増え続けるストーカー、規制法の限界
JIJICO / 2015年7月17日 13時0分
増え続けるストーカー、規制法の限界
ストーカー行為を規制するため制定された「ストーカー規制法」
ストーカー規制法は、平成12年に制定され、施行されました。ストーカー行為が処罰の対象となっています。
一般に、処罰するには、どのような行為が処罰されるのか、また、その刑罰はどのようなものかということについて、あらかじめ法律によって明確に定めなければなりません(罪刑法定主義)。
特定の者に対し、恋愛感情や好意の感情を有し、または、それが満たされなかったことに対する怨恨の感情をもって、それらを充足するために、つきまといなどの行為に及んだ末、身体にも危害を加えるに至った事件は、いくつも聞いたことがあると思います。こういった事件がきっかけとなり、強い怨恨の感情により最悪の場合、殺害に発展しかねないというストーカー行為そのものを規制するべく、同法は制定されたのです。

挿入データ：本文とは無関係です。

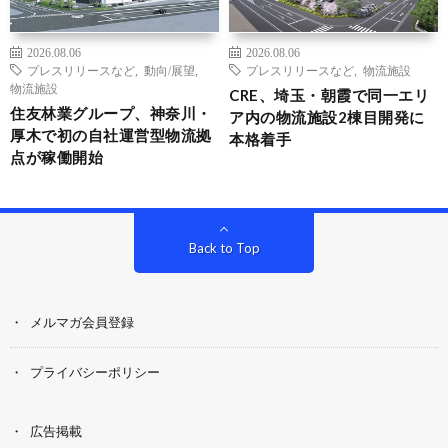
2026.08.06
2026.08.06
プレスリリースなど
,
動向/展望
,
プレスリリースなど
,
物流施設
物流施設
CRE、埼玉・朝霞で同一エリ
住友林業グループ、神奈川・
ア内の物流施設2棟目開発に
厚木で初の自社運営型物流拠
本格着手
点が稼働開始
Back to Top
メルマガ会員登録
プライバシーポリシー
広告掲載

罪刑法定主義から、SNSによるメッセージは現在も規制の対象外
当初、処罰の対象となる行為としては、つきまとい・待ち伏せ・押しかけ、行動を監視していると告げる行為、面会・交際の要求、乱暴な言動、連続した電話・ファクシミリ、汚物などの送付、名誉を傷つける文書送付など、性的羞恥心の侵害行為が定められました。しかし、通信手段としてメールが一般に多用されるようになると、同様の目的をもって、電話やファクシミリではなく、メールを送信する事案が現れ出したのは自然の流れです。
規制の必要性はあるものの、罪刑法定主義から、電話やファクシミリという法律の文言をメールも含むと解釈することは認められず、元の法律では取締ができないという問題が生じました。そこで、メールによる行為も追加することを含む法改正が平成25年に行われました。ただ、メールと規定されているものは、あくまでメールに限られます。最近、普及が著しいソーシャルネットワーキングサービス(SNS)などによるメッセージは、メールとはいえないため、同様の目的をもってSNSによるメッセージを送ることは、規制の対象にはなっていません。
カウンセリングなどで再犯を予防するための措置も検討すべき
また、店に来た客が仕事のクレームという形で行った場合や、近隣紛争などで類似行為を行った場合といったように、行為をした目的が、法律に規定する恋愛感情に基づくものであるとは判断しづらいというような事案も発生し、いわば法改正と新たな行為は「いたちごっこ」となってしまっています。
このように、法制定や前の改正の時点では予定されていなかった通信手段の発達や、抜け穴的行為が行われることを考えると、およそ法で規制対象を網羅するのには限界があります。
ストーカーを減らす対策として、法律により行為を規制することのみならず、加害者に対する精神面の治療やカウンセリングといった側面から、再犯を予防するための措置を取ることについても検討すべきだとの声が挙がっています。